Ortswechsel: Als erfolgreiche Influencer genießen Carl und Yaya kostenlos einen Trip auf einer Luxusyacht. Mit an Bord: Nerdige Oligarchen, freundliche Waffenhändler und unbeholfene IT-Millionäre. Außerdem ein stets betrunkener Kapitän, der gerne Marx zitiert. Als bei einem festlichen Dinner ein Sturm aufkommt, bleibt es nicht bei der üblichen Seekrankheit mit Kotzeritis. Das Schiff kentert, und einige Wenige – darunter Carl, Yaya und Abigail, die Chefin der Putzkolonne – landen auf einer einsamen Insel. Dort sind der Reichtum und die Schönheit der Gestrandeten nicht mehr viel Wert. Aber Feuer machen und Fischen sind plötzlich enorm gefragte Kenntnisse. Die besitzt aber nur Abigail (Dolly De Leon, die bereits mit dem philippinischen Ausnahmeregisseur Lav Diaz gearbeitet hat) von der Putzkolonne ...

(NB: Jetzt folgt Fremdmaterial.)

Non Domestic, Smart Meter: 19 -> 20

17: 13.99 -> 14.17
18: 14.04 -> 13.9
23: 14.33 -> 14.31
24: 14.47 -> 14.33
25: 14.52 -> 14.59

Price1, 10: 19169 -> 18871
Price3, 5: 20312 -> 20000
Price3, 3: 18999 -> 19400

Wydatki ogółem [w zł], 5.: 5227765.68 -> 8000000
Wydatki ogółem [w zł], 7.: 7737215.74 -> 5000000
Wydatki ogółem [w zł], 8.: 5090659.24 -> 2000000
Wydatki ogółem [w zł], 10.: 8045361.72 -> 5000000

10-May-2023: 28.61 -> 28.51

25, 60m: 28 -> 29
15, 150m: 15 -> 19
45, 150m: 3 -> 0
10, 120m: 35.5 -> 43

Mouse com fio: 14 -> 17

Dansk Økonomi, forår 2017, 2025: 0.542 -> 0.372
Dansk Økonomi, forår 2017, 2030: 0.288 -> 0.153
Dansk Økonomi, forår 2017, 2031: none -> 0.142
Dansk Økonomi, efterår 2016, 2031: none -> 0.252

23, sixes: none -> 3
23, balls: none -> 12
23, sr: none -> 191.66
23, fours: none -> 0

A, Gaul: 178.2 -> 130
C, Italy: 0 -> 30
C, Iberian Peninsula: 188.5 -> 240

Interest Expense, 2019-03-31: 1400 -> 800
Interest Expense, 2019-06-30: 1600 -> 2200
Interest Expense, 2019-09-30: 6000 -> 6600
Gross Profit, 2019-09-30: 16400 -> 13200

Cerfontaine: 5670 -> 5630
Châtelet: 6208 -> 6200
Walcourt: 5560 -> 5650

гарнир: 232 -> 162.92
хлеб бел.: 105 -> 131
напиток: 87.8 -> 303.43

Die drei Episoden des neuen Films des schwedischen Regisseurs Ruben Östlund unterscheiden sich stark in der Tonart. Während der erste, autobiografisch geprägte Teil sehr realistisch und schlicht gehalten ist (laut Östlund hat sich die Szene genauso mit seiner heutigen Frau, der Modefotografin Sina Östlund, in Cannes zugetragen), entfaltet Östlund im mittleren Teil eine so deftige wie komische Satire auf Überfluss, Klassismus und die Menschlichen Beziehungen, die davon nicht unbeeindruckt bleiben. Östlund sprengt hier Grenzen, wie man es aus seinem letzten, vor fünf Jahren ebenfalls, wie „Triangle of Sadness“, mit der Goldenen Palme ausgezeichneten Film „The Square“ kennt, wo ein festliches Dinner von einer aus dem Ruder laufenden aggressiven Performance zerlegt wird. Der dritte Teil wird dann wieder etwas ruhiger und entfaltet ein spannendes Gedankenspiel, mit dem der Film sämtliche Ökonomien auf den Kopf stellt. Aber auch hier bedient er – wenn auch auf eine sehr spezielle Art – komödiantische Aspekte. Mangelnde Deutlichkeit kann man Östlund in den beiden letzten Episoden indes nicht vorwerfen. Anders als in seinen vorherigen Filmen „Play“, „Höhere Gewalt“ oder „The Square“, ist recht schnell klar, was und wen wir da auf der Leinwand sehen. Eine Zurückhaltung oder auch Rätselhaftigkeit, wie man sie von seinen früheren Filmen kennt, weicht hier zunehmend einem brachialen Tonfall und einem derben Humor. Von der scheinbar plakativen Inszenierung sollte man sich aber nicht zu sehr blenden lassen. Östlund verwebt so viele Befindlichkeiten und Gegebenheiten der gesellschaftlichen Gegenwart in seine Filme, dass man sie im Detail hinter all dem Spektakel leicht übersehen könnte. Alleine das Spiel mit fragiler Männlichkeit, von Geld geprägten Machtstrukturen und moralischen Fallstricken macht einen wachen Blick hinter die grelle Oberfläche des Films lohnend.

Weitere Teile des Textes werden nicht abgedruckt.